La chronique de l'actualité

Le temps des méga-fusions bancaires n’est pas venu

le 05/06/2018

Alexandre Garabedian

Depuis quelques semaines, une petite musique insistante se fait entendre dans le secteur bancaire européen : le climat serait propice à un retour des fusions d’envergure. Les régulateurs ne cessent de plaider pour une consolidation des banques. Après avoir prêté des projets de mariage à Barclays et Standard Chartered, la rumeur, relayée par le Financial Times, évoque désormais un intérêt supposé d’UniCredit pour la Société Générale. En 2007, cette même rumeur avait permis à l’action Société Générale de toucher un sommet boursier.

Il est facile d’observer tout ce qui rapproche, sur le papier, la banque française et sa concurrente italienne. Les deux groupes ont longtemps détenu des participations croisées à leur capital et sont restés proches. Jean-Pierre Mustier, le patron d’UniCredit, reviendrait par la grande porte à la Société Générale, qu’il avait dû quitter après l’affaire Kerviel. La banque française est de surcroît présidée par un Italien, Lorenzo Bini Smaghi. Enfin, les deux groupes sont complémentaires en termes d’activité et de géographies : leur union créerait une vraie alternative à BNP Paribas en zone euro, avec une présence forte en Europe centrale.

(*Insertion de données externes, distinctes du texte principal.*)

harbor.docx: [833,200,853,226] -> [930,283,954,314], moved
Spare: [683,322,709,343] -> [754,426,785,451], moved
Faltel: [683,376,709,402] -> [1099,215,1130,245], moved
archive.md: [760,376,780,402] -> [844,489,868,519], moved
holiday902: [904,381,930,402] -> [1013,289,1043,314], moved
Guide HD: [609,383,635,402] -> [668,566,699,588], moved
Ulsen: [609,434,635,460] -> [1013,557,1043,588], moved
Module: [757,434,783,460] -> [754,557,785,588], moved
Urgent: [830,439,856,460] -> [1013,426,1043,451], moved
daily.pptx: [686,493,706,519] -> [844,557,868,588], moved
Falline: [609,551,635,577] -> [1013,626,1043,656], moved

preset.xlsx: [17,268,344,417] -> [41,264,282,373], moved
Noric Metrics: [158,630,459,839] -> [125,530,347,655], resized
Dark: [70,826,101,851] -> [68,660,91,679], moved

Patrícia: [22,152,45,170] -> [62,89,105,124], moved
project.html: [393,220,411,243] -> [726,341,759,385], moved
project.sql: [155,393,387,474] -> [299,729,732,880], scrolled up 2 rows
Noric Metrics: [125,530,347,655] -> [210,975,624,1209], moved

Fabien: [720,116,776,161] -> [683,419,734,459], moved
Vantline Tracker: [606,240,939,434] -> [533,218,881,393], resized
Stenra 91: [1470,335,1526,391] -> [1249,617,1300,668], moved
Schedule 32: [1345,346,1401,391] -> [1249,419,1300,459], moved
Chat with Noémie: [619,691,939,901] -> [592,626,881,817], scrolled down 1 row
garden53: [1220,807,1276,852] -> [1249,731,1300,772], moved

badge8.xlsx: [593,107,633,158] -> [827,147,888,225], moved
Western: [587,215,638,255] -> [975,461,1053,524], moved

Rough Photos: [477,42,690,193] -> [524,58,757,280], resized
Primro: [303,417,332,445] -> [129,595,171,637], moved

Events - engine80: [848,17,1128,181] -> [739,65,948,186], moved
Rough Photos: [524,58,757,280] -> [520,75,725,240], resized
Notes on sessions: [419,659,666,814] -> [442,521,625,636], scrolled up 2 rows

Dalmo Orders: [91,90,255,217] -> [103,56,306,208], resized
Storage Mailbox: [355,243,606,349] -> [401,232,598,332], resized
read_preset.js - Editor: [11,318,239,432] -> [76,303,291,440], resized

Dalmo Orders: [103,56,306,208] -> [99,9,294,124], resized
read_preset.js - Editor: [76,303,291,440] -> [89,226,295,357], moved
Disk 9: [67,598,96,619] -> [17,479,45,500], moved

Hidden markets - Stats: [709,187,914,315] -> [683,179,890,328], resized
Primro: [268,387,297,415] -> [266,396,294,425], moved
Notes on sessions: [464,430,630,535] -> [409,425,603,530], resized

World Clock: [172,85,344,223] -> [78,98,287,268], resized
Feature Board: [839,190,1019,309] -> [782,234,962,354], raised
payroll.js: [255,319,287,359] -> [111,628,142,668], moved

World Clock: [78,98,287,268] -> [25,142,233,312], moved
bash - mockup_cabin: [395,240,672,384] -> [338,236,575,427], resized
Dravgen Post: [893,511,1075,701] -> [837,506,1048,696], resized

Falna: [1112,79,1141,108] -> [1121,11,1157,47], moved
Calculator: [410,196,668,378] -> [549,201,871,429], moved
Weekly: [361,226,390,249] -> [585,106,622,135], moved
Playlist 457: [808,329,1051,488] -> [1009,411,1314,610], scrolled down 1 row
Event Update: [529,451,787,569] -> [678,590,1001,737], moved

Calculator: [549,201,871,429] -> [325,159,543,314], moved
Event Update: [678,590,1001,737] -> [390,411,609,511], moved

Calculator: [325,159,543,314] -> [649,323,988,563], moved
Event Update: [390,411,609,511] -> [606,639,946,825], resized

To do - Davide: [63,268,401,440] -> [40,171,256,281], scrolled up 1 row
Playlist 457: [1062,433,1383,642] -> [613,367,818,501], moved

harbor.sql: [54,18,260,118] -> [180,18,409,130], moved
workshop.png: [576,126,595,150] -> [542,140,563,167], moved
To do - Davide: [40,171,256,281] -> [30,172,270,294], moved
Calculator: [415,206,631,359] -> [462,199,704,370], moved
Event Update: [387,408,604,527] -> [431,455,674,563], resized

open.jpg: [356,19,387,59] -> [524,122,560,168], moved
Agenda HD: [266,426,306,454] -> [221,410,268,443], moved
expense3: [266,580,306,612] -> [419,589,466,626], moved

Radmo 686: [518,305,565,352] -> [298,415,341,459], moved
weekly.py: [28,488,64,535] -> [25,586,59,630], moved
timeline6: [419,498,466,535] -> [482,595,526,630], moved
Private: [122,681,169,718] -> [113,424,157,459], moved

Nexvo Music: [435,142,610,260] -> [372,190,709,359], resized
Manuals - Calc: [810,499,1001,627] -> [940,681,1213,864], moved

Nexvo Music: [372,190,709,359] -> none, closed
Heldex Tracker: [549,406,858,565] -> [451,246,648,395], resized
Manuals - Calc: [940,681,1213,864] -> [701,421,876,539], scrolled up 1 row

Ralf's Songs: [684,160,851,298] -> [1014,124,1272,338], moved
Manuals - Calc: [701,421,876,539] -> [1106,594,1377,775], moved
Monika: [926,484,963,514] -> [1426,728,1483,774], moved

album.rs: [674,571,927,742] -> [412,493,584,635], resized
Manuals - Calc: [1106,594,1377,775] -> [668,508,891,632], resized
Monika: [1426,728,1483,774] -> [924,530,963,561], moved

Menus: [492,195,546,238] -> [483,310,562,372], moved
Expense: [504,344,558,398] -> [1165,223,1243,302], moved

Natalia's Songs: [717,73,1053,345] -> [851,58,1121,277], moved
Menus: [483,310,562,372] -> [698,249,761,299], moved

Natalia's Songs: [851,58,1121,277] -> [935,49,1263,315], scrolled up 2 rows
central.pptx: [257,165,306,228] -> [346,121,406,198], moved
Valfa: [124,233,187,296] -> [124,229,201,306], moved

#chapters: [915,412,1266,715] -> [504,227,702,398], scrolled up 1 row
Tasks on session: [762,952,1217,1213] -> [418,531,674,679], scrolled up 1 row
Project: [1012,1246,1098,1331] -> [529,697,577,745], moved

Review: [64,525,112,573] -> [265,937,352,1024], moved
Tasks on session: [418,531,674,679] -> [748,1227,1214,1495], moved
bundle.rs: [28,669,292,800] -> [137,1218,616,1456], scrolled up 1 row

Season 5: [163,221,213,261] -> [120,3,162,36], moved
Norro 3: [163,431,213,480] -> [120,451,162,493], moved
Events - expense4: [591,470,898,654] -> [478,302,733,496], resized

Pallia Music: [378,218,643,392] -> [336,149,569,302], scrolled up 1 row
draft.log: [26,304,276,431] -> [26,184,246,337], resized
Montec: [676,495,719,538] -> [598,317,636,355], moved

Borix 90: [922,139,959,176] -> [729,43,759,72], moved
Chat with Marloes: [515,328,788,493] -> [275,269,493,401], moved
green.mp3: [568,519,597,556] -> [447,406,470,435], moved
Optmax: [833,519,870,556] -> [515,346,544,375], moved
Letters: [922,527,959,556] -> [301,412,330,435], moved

Mais il est tout aussi facile de voir ce qui rend douteux l’intérêt d’un tel mariage. UniCredit et la Société Générale sont deux institutions d’importance systémique mondiale. Un rapprochement les obligerait aussitôt à immobiliser des milliards d’euros de capital supplémentaire au titre des exigences réglementaires. Il pourrait aussi s’apparenter à une fuite en avant : UniCredit est loin d’avoir achevé son redressement, tandis que la Société Générale subit depuis un an la désaffection des investisseurs. Les mêmes constats s’appliquent à Barclays et StanChart. Gérer une fusion de cette envergure détournerait enfin les managements du vrai sujet : l’adaptation des modèles bancaires à la mutation numérique. C’est précisément pour cette raison que Jean-Laurent Bonnafé, le directeur général de BNP Paribas, a déclaré récemment qu’il excluait toute acquisition de taille.